## Records for this task
··········
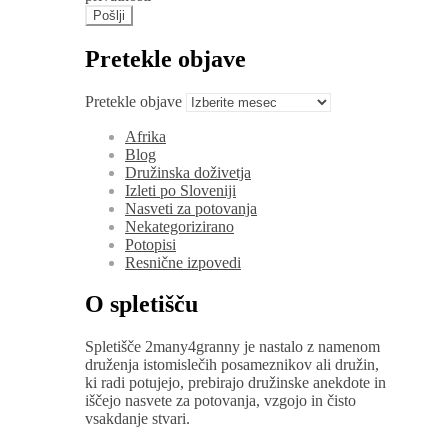
Pretekle objave
Pretekle objave
Afrika
Blog
Družinska doživetja
Izleti po Sloveniji
Nasveti za potovanja
Nekategorizirano
Potopisi
Resnične izpovedi
O spletišču
Spletišče 2many4granny je nastalo z namenom
druženja istomislečih posameznikov ali družin,
ki radi potujejo, prebirajo družinske anekdote in
iščejo nasvete za potovanja, vzgojo in čisto
vsakdanje stvari.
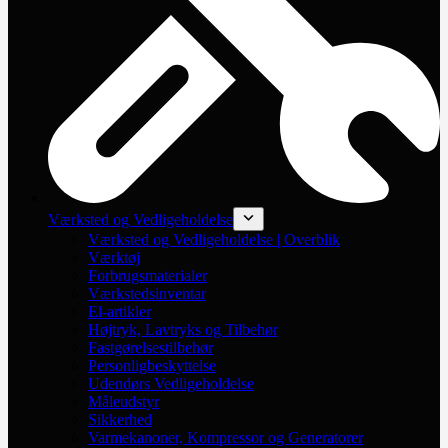
Værksted og Vedligeholdelse
Værksted og Vedligeholdelse | Overblik
Værktøj
Forbrugsmaterialer
Værkstedsinventar
El-artikler
Højtryk, Lavtryks og Tilbehør
Fastgørelsestilbehør
Personligbeskyttelse
Udendørs Vedligeholdelse
Måleudstyr
Sikkerhed
Varmekanoner, Kompressor og Generatorer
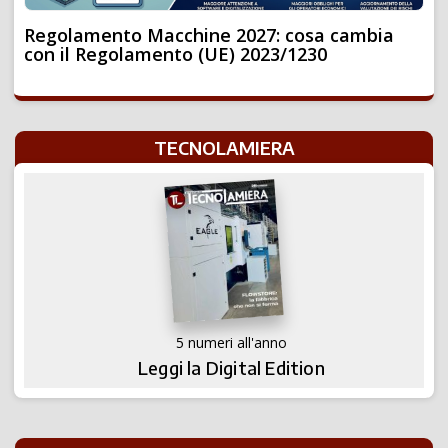
Regolamento Macchine 2027: cosa cambia
con il Regolamento (UE) 2023/1230
TECNOLAMIERA
5 numeri all'anno
Leggi la Digital Edition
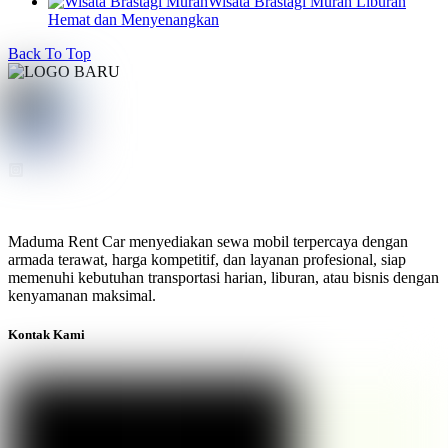
Wisata Brastagi Murah Liburan
Hemat dan Menyenangkan
Back To Top
Maduma Rent Car menyediakan sewa mobil terpercaya dengan
armada terawat, harga kompetitif, dan layanan profesional, siap
memenuhi kebutuhan transportasi harian, liburan, atau bisnis dengan
kenyamanan maksimal.
Kontak Kami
··········
## Problem requirements
Put the lines above into a numbered list, one line per number, with blank lines left out. Do not include the pictures in the list.

## Task answer
1. Pretekle objave
2. Pretekle objave
3. Afrika
4. Blog
5. Družinska doživetja
6. Izleti po Sloveniji
7. Nasveti za potovanja
8. Nekategorizirano
9. Potopisi
10. Resnične izpovedi
11. O spletišču
12. Spletišče 2many4granny je nastalo z namenom
13. druženja istomislečih posameznikov ali družin,
14. ki radi potujejo, prebirajo družinske anekdote in
15. iščejo nasvete za potovanja, vzgojo in čisto
16. vsakdanje stvari.
17. Værksted og Vedligeholdelse
18. Værksted og Vedligeholdelse | Overblik
19. Værktøj
20. Forbrugsmaterialer
21. Værkstedsinventar
22. El-artikler
23. Højtryk, Lavtryks og Tilbehør
24. Fastgørelsestilbehør
25. Personligbeskyttelse
26. Udendørs Vedligeholdelse
27. Måleudstyr
28. Sikkerhed
29. Varmekanoner, Kompressor og Generatorer
30. Regolamento Macchine 2027: cosa cambia
31. con il Regolamento (UE) 2023/1230
32. TECNOLAMIERA
33. 5 numeri all'anno
34. Leggi la Digital Edition
35. Wisata Brastagi Murah Liburan
36. Hemat dan Menyenangkan
37. Back To Top
38. Maduma Rent Car menyediakan sewa mobil terpercaya dengan
39. armada terawat, harga kompetitif, dan layanan profesional, siap
40. memenuhi kebutuhan transportasi harian, liburan, atau bisnis dengan
41. kenyamanan maksimal.
42. Kontak Kami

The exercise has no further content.